When Michigan couples decide that it is time to get a divorce, determining what to do about the family home could be a difficult decision. If there are kids involved, the primary parent may wish to keep the home to make the transition easier for the children. In these cases, the person who wants to keep the family home may have to buy out the former spouse.
Before the former spouse can be bought out, the value of the home and each person’s interest must be determined. Once the value of the house is determined, the amount still owed on the house is subtracted from the value. Then, the remainder is divided between the two former spouses.
There are several ways that a former spouse can buy out the other person. The former spouse can offer an equal or fair portion of his or her marital assets. Alternatively, the former spouse can work with his or her bank to refinance and take a loan out on the home. If the former couple already has a substantial amount of equity in the home, an alternative option, is to take out a home equity line of credit, or a HELOC account.

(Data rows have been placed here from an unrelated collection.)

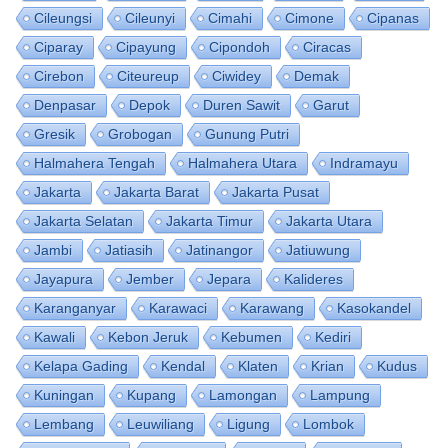
Cileungsi
Cileunyi
Cimahi
Cimone
Cipanas
Ciparay
Cipayung
Cipondoh
Ciracas
Cirebon
Citeureup
Ciwidey
Demak
Denpasar
Depok
Duren Sawit
Garut
Gresik
Grobogan
Gunung Putri
Halmahera Tengah
Halmahera Utara
Indramayu
Jakarta
Jakarta Barat
Jakarta Pusat
Jakarta Selatan
Jakarta Timur
Jakarta Utara
Jambi
Jatiasih
Jatinangor
Jatiuwung
Jayapura
Jember
Jepara
Kalideres
Karanganyar
Karawaci
Karawang
Kasokandel
Kawali
Kebon Jeruk
Kebumen
Kediri
Kelapa Gading
Kendal
Klaten
Krian
Kudus
Kuningan
Kupang
Lamongan
Lampung
Lembang
Leuwiliang
Ligung
Lombok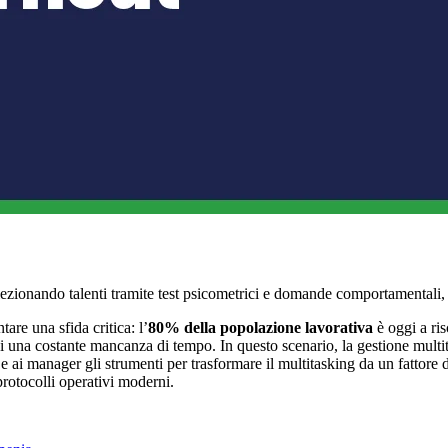
selezionando talenti tramite test psicometrici e domande comportamental
tare una sfida critica: l’
80% della popolazione lavorativa
è oggi a ris
i una costante mancanza di tempo. In questo scenario, la gestione multit
 e ai manager gli strumenti per trasformare il multitasking da un fattore
 protocolli operativi moderni.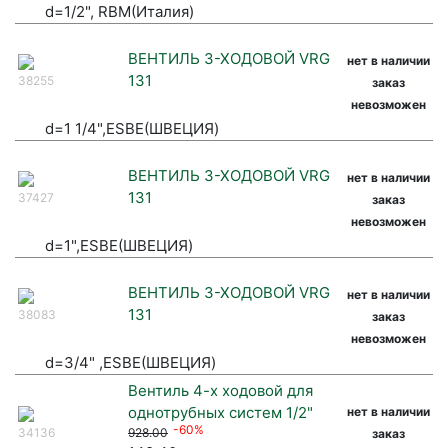
d=1/2", RBM(Италия)
ВЕНТИЛЬ 3-ХОДОВОЙ VRG
нет в наличии
131
38255
заказ
невозможен
d=1 1/4",ESBE(ШВЕЦИЯ)
ВЕНТИЛЬ 3-ХОДОВОЙ VRG
нет в наличии
131
37427
заказ
невозможен
d=1",ESBE(ШВЕЦИЯ)
ВЕНТИЛЬ 3-ХОДОВОЙ VRG
нет в наличии
131
38083
заказ
невозможен
d=3/4" ,ESBE(ШВЕЦИЯ)
Вентиль 4-х ходовой для
однотрубных систем 1/2"
нет в наличии
-60%
34136
928.00
заказ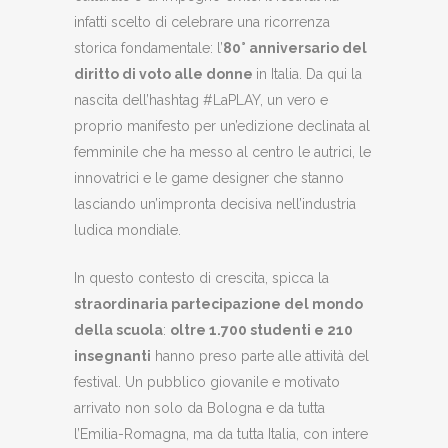
infatti scelto di celebrare una ricorrenza
storica fondamentale: l’
80° anniversario del
diritto di voto alle donne
in Italia. Da qui la
nascita dell’hashtag #LaPLAY, un vero e
proprio manifesto per un’edizione declinata al
femminile che ha messo al centro le autrici, le
innovatrici e le game designer che stanno
lasciando un’impronta decisiva nell’industria
ludica mondiale.
In questo contesto di crescita, spicca la
straordinaria partecipazione del mondo
della scuola
:
oltre 1.700 studenti e 210
insegnanti
hanno preso parte alle attività del
festival. Un pubblico giovanile e motivato
arrivato non solo da Bologna e da tutta
l’Emilia-Romagna, ma da tutta Italia, con intere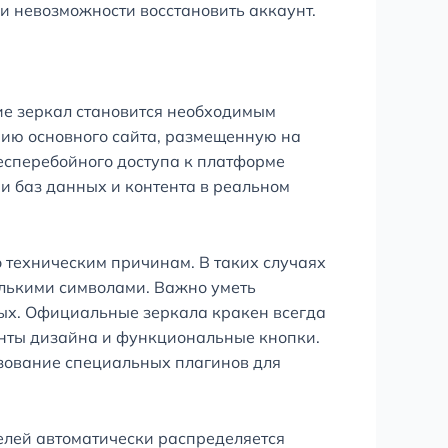
 и невозможности восстановить аккаунт.
ние зеркал становится необходимым
пию основного сайта, размещенную на
бесперебойного доступа к платформе
и баз данных и контента в реальном
о техническим причинам. В таких случаях
олькими символами. Важно уметь
ых. Официальные зеркала кракен всегда
енты дизайна и функциональные кнопки.
зование специальных плагинов для
елей автоматически распределяется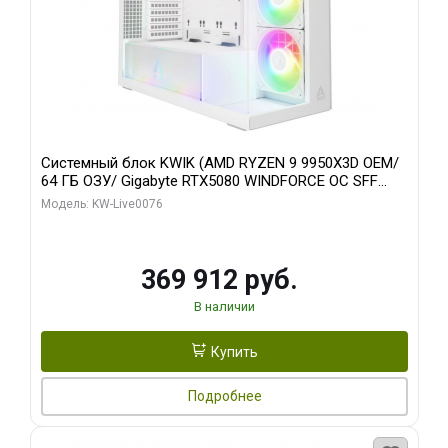
Системный блок KWIK (AMD RYZEN 9 9950X3D OEM/
64 ГБ ОЗУ/ Gigabyte RTX5080 WINDFORCE OC SFF
16GB GDDR7 256bit / 960 ГБ SSD)
Модель: KW-Live0076
369 912 руб.
В наличии
Купить
Подробнее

If a person is insistent on keeping the family home after a divorce, a family law attorney may assist in negotiating with the other party to determine if this is a feasible option when dealing with the property division aspect of the divorce. The attorney may help obtain a valuation of the home to determine if the other marital assets can be divided up in a way that the other person can be bought out. Once it is determined that the person can afford the home on his or her own and the other party agrees, the decision may be put in the divorce decree.